(New York) Le pétrole a terminé en hausse vendredi pour la quatrième séance de suite, concluant une semaine de forte progression, marquée par le recul surprise des stocks de brut aux États-Unis.

Agence France-Presse

Le baril de Brent de la mer du Nord pour livraison en décembre s’est établi 62,02 dollars à Londres, soit 0,6 % ou 35 cents de plus que sa clôture de jeudi.

A New York, le baril américain de WTI pour décembre, est monté de 0,8 %, ou 43 cents, à 56,66 dollars.

Sur l’ensemble de la semaine, le Brent s’est apprécié de 4,4 % et le WTI de 5,4 %. Il s’agit de leur plus forte progression depuis plus d’un mois.

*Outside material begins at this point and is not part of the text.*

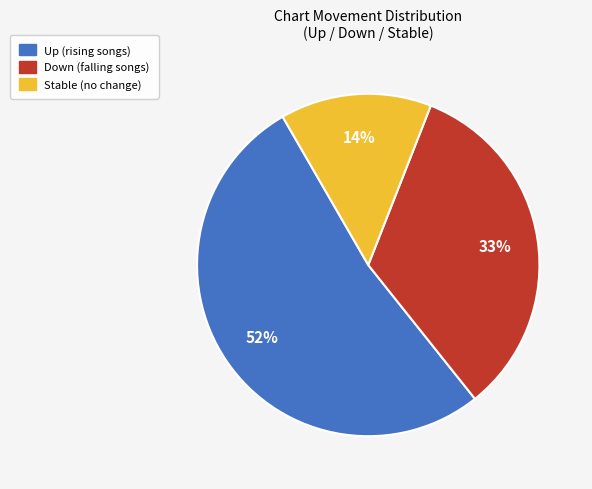

Does any single category account for the majority?

Yes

Le cours de l’or noir a été porté par la baisse inattendue des stocks de brut aux États-Unis.

Les réserves de pétrole brut américain ont en effet diminué de 1,7 million de barils lors de la semaine achevée le 18 octobre, selon un rapport de l’Agence américaine d’information sur l’Énergie (EIA) publié mercredi.

Cette diminution s’explique par le rebond de l’activité des raffineries, l’augmentation des exportations et le repli des importations.

L’espoir d’une nouvelle diminution de la production de l’Organisation des produits exportateurs de pétrole (OPEP) a également contribué à soutenir les cours de l’or noir.

Les 14 membres de l’OPEP et leurs dix partenaires, dont la Russie, sont engagés depuis 2016 dans une réduction volontaire de leur production afin de soutenir les cours.

Ils se retrouveront début décembre à Vienne pour discuter du futur de leur accord de limitation des extractions.

Les analystes restaient toutefois prudents sur des gains à venir du pétrole, alors que l’économie mondiale montre de nombreux signes de ralentissement, affectant la demande en or noir.

« Des vents contraires persistent avec une demande qui sera probablement plus faible en 2019 que les années précédentes », note Robbie Fraser de Schneider Electric.

« Le marché du pétrole brut dépend en grande partie des marchés émergents pour renouveler la demande, ce qui signifie qu’il est fortement exposé au ralentissement de l’économie indienne et à l’impact négatif des tensions commerciales sur la demande chinoise », ajoute l’expert.